Robert A. Levy was a driving force behind the landmark 2008 case District of Columbia v. Heller, in which the Supreme Court struck down the District’s gun laws and recognized an individual right to keep and bear arms. Not only was he one of the lawyers on the case, but he also personally funded the litigation. Levy, who is also chairman of the board of the D.C.-based Cato Institute, spoke with Style’s Eva Rodriguez on Thursday. What does the defender of gun rights think of the talk about new gun regulations in the aftermath of the Newtown, Conn., shootings? You might be surprised. Below are edited excerpts.
I can imagine a shop owner in the midst of a riot and he says he needs multiple rounds to protect his store and his family. I can also imagine the multi-victim killings like we had in Newtown, where there’s a reasonable argument that innocent lives might have been saved if these magazines had been banned and if the ban had been effective. So I think if government can show . . . the benefits of banning high-capacity magazines, then I have no doubt that such a ban would survive a court challenge.
There are three problems that occur to me. One is that homemade magazines are easy to assemble; it’s just a box with a spring. The second is there is not any effective way to confiscate maybe 25 million high-capacity magazines that are now in circulation. And third, a significant number of existing firearms are configured for 12- to 19-round magazines. So I think a ban on any size of less than 20 rounds would meet with great, great resistance. All of that said, I don’t share the NRA’s view that we shouldn’t consider a ban on high-capacity magazines. I think a ban on magazines of 20 rounds and above seems to me to be reasonable.
We had an assault weapons ban from 1994 to 2004. The New York Times, after the ban expired, reported that despite dire predictions that the streets would be awash in military-style guns, expiration of the assault weapons ban has not set off a sustained surge in sales or caused any noticeable increase in gun crime. There are, of course, millions of these so-called assault weapons, and they’re used by millions of Americans for all sorts of things, including hunting, self-defense, target shooting, even the Olympics. Criminals use handguns because assault weapons are expensive and they’re difficult to conceal.
Now, [the Supreme Court] said that the Second Amendment would likely pose no barrier to outlawing weapons that are not in common use and are especially dangerous.
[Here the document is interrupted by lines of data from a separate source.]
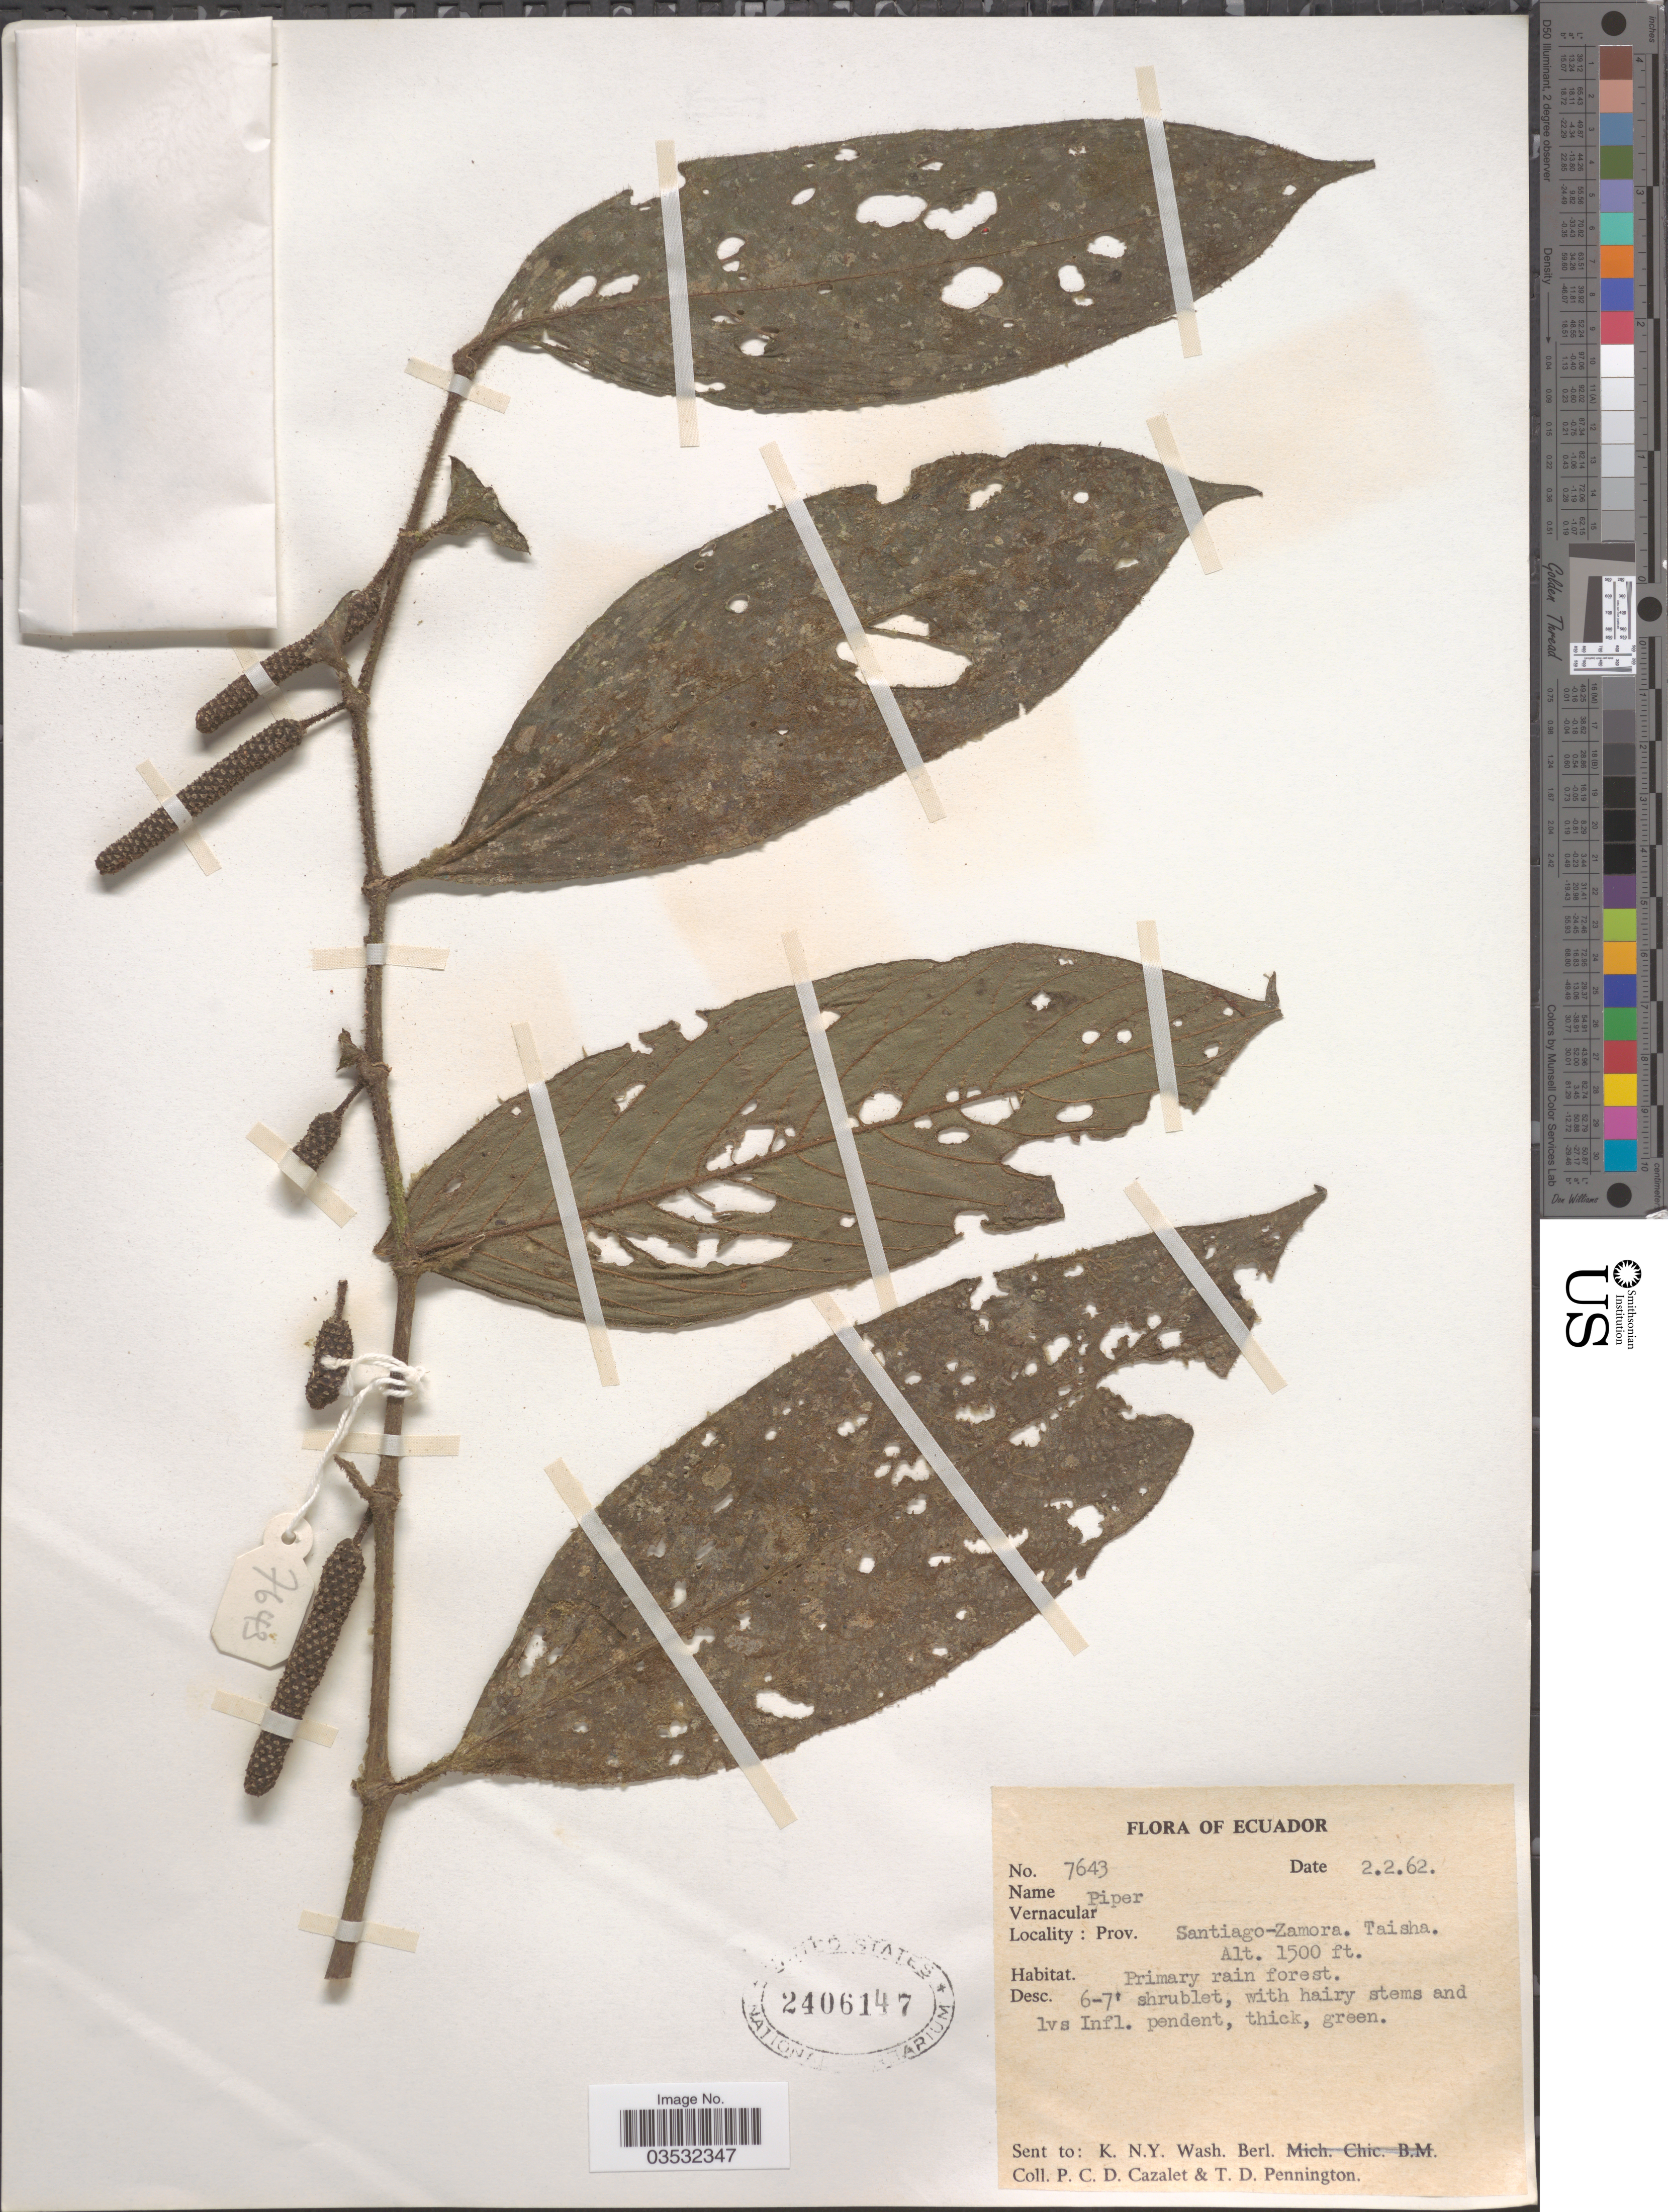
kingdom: Plantae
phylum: Tracheophyta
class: Magnoliopsida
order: Piperales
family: Piperaceae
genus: Piper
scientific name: Piper sp.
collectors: P. C. D. Cazalet & T. D. Pennington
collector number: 7643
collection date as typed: Transcribed d/m/y: 2/2/62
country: Ecuador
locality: Prov. Santiago-Zamora. Taisha.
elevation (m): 457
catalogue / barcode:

And we have proof of that because fully automated weapons, like machine guns, have been essentially banned since 1934.
I don’t consider myself an expert on the technical features of firearms, and so I’m not prepared to say exactly which weapons would go on the list and which shouldn’t, but I think experts should be able to come up with a pretty good list — obviously not needed for self-defense, obviously dangerous, not in common use. And that would be the new assault weapons ban.
The NRA and the gun lobby had argued that each new gun regulation was a step down this slippery slope, leading ultimately to confiscation. . . . That clearly is what some radicals among gun controllers had in mind. But this is a new environment now. I think [the Supreme Court’s decisions] have taken the slippery slope argument pretty much off the table because [the court] has now established — for the first time ever — some hard-and-fast rules. There’s some wiggle room in those rules, to be sure. But at least we do know now that there’s an individual right to defend yourself, and a wholesale ban on a type of weapon that does have self-defense utility and that is in common use is not going to be permitted by the Supreme Court.
Criminals don’t register firearms. I mean, what the heck? Why would a guy who’s not deterred by a law against murder be deterred by a law that says he has to register a firearm? It’s only law-abiding citizens who register weapons, so I’m pretty skeptical about the value of registration.
On the other hand, I’m not adamant about resisting it. Again, I think the burden is on government to come up with some evidence [that it improves public safety], and so far they haven’t met that burden.
Survey data suggest that less than 2 percent of guns used by criminals are bought at gun shows and flea markets, and that includes the sales through [federally] licensed dealers at gun shows. The public doesn’t really realize this, but . . . not all sales at gun shows escape background checks. It’s only private sales. If I go to a gun show and sell my weapon to you, then there’s no background check. But if a dealer sells a weapon to you at a gun show, then the same background check has to occur that occurs if he sells it out of a store. And any dealers — retailers, wholesalers and manufacturers — have to be federally licensed. . . . If technology facilitated truly speedy background checks — and by that I mean 24 hours max — and if there was some reasonable assurance that privacy rights weren’t being violated, then I’d have no objection to extending [background checks] to cover private sales at gun shows. It’s not because I’m convinced that they would do any good. But I think it would get us past this particular debate and let us address options that might be more effective, including earlier detection and treatment of mental illness and, frankly, the NRA’s proposal, which I think is a good idea, for armed guards at school.
The one thing that’s pretty clear is that the existing [background information database] is not being provided the information it needs to keep the weapons away from mentally deranged people. Whether that information is so intrusive that it does create civil liberties problems I’m not prepared to say, because I don’t know enough about the subject. But I add, though, that I do think this is not a legitimate function of the federal government. I think this is part of a state’s police power, which includes protecting residents against rights-violating activities, such as the criminal use of firearms.